Final Project

Due date: Friday December 6th, 2024, by 11:59pm Pacific Time.

Learning Objective: To apply the skills learned in PM 566 by analyzing and interpreting a dataset of your choice.

Narrative: Through this project you will launch a portfolio of data science projects that will become seminal for your job hunt.

Using the dataset from your midterm, make sure you have formulated a clear and concise question to answer. You will apply the skills learned throughout the semester to answer this question.

Deliverables

  • Written report (single spaced, 6-8 pages where 3-4 pages are tables and figures)
  • Website (summarize your analysis, include interactive figures, provide a link to download the full written report)

Written report

The actual analysis should be included in the PDF report. For the analysis, we will expect to see a cleaner report than for the midterm, with more sophisticated analysis. Regardless of how well you did on the midterm, we want to see improvements, either by fixing your mistakes or adding more data or questions to your analysis.

The PDF report can make references to interactive visualizations included in the website, but otherwise all figures and tables should be included in the PDF.

The report should have the following sections:

  • Introduction: provide background on your dataset and formulated question)
  • Methods: include how and where the data were acquired, how you cleaned and wrangled the data, what tools you used for data exploration
  • Results: provide final, publication-ready tables and figures from your analysis, make separate subsections as needed
  • Conclusion and Summary: a brief recap where you describe your findings.

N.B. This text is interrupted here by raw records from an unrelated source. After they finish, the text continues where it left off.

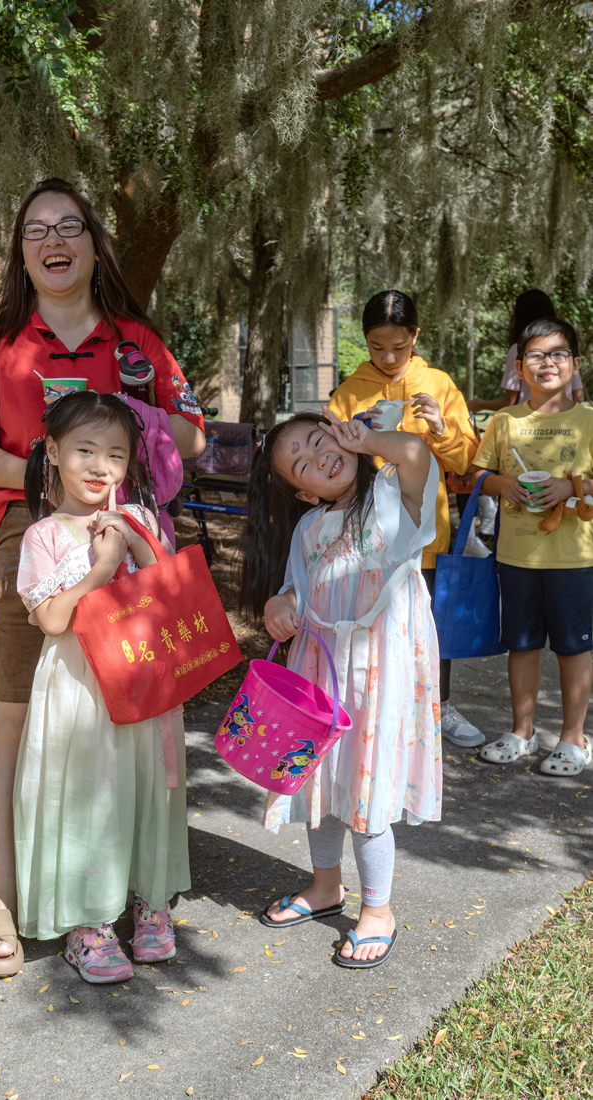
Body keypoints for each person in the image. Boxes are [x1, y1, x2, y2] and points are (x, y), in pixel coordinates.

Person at [0, 178, 204, 974]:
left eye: (69, 227)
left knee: (134, 713)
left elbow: (191, 435)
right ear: (21, 251)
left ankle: (127, 884)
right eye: (34, 230)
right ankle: (2, 899)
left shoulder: (135, 341)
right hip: (34, 535)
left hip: (131, 542)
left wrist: (130, 447)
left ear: (94, 243)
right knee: (23, 714)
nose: (53, 241)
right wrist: (51, 482)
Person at [239, 407, 441, 967]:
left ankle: (378, 910)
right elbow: (296, 592)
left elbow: (416, 453)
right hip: (323, 671)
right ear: (302, 495)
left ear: (336, 429)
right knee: (321, 780)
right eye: (301, 465)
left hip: (382, 670)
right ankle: (326, 886)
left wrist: (370, 438)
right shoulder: (310, 529)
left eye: (315, 440)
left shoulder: (394, 496)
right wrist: (278, 605)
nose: (318, 458)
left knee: (367, 780)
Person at [328, 290, 482, 748]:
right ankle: (379, 709)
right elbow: (330, 454)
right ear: (365, 340)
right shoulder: (350, 390)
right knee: (371, 621)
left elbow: (464, 460)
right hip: (364, 535)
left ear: (416, 335)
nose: (390, 356)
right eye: (377, 347)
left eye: (400, 345)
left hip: (424, 532)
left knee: (430, 621)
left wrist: (440, 426)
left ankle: (441, 706)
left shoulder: (437, 383)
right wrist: (357, 431)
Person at [471, 317, 593, 776]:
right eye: (536, 355)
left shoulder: (588, 420)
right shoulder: (504, 421)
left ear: (576, 364)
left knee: (572, 648)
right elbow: (476, 477)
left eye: (558, 353)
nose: (547, 363)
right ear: (519, 368)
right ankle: (521, 732)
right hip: (515, 556)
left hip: (575, 559)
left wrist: (570, 490)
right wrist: (501, 482)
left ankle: (573, 738)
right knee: (521, 646)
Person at [468, 290, 584, 414]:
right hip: (565, 421)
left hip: (528, 422)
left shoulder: (518, 349)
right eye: (536, 355)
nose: (547, 363)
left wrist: (479, 404)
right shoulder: (564, 351)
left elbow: (509, 402)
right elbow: (578, 396)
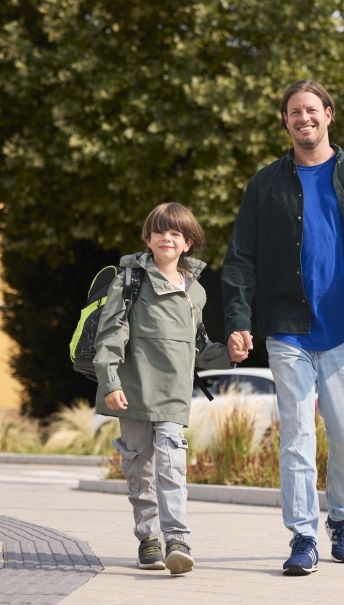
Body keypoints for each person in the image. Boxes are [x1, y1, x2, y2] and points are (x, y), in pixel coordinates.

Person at [221, 80, 344, 576]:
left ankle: (343, 518)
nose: (303, 118)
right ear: (285, 121)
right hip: (287, 328)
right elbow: (240, 259)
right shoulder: (265, 184)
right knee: (296, 436)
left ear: (329, 114)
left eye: (311, 109)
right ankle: (303, 536)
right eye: (294, 112)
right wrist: (238, 321)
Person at [93, 202, 247, 575]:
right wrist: (110, 382)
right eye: (159, 231)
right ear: (147, 239)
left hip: (174, 394)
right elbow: (111, 335)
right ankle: (148, 540)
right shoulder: (129, 281)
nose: (167, 238)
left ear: (188, 243)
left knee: (172, 462)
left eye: (176, 233)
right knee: (139, 467)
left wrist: (229, 354)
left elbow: (198, 347)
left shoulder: (195, 292)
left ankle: (177, 539)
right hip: (132, 391)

In your report, please do not include any code (so make sure echo = FALSE), unformatted output, or partial datasets (e.g. output from head(), str(), etc.)

Website Checklist

See the checklist below for additional details about the website requirements:

  1. Create a website (HTML document and all the required files, including figures). It should feature:

    1. A brief description of the project,

    2. Interactive visualizations, also with a description so that people can understand what they are looking at, and

    3. A link to the PDF version of the actual report (i.e. a link to “Download the report.”).

    4. Your home page should feature no more than five interactive tables and figures. If you want to include more to showcase your skills, we request you do so by adding extra pages to the website. We will only evaluate the homepage of the website.

  2. Upload everything, source code, website files, and PDF report, to the GitHub repository.

  3. Make sure that the website, which is to be hosted in GitHub pages, actually works, i.e., figures and interactive visualizations are properly rendered when visiting the website (Hint: double check the URL! Make sure you aren’t looking at your local version).

  4. Have a data folder with either the dataset or instructions about how to acquire it. If necessary, you should provide the instructions for acquiring the data in a README file within that folder.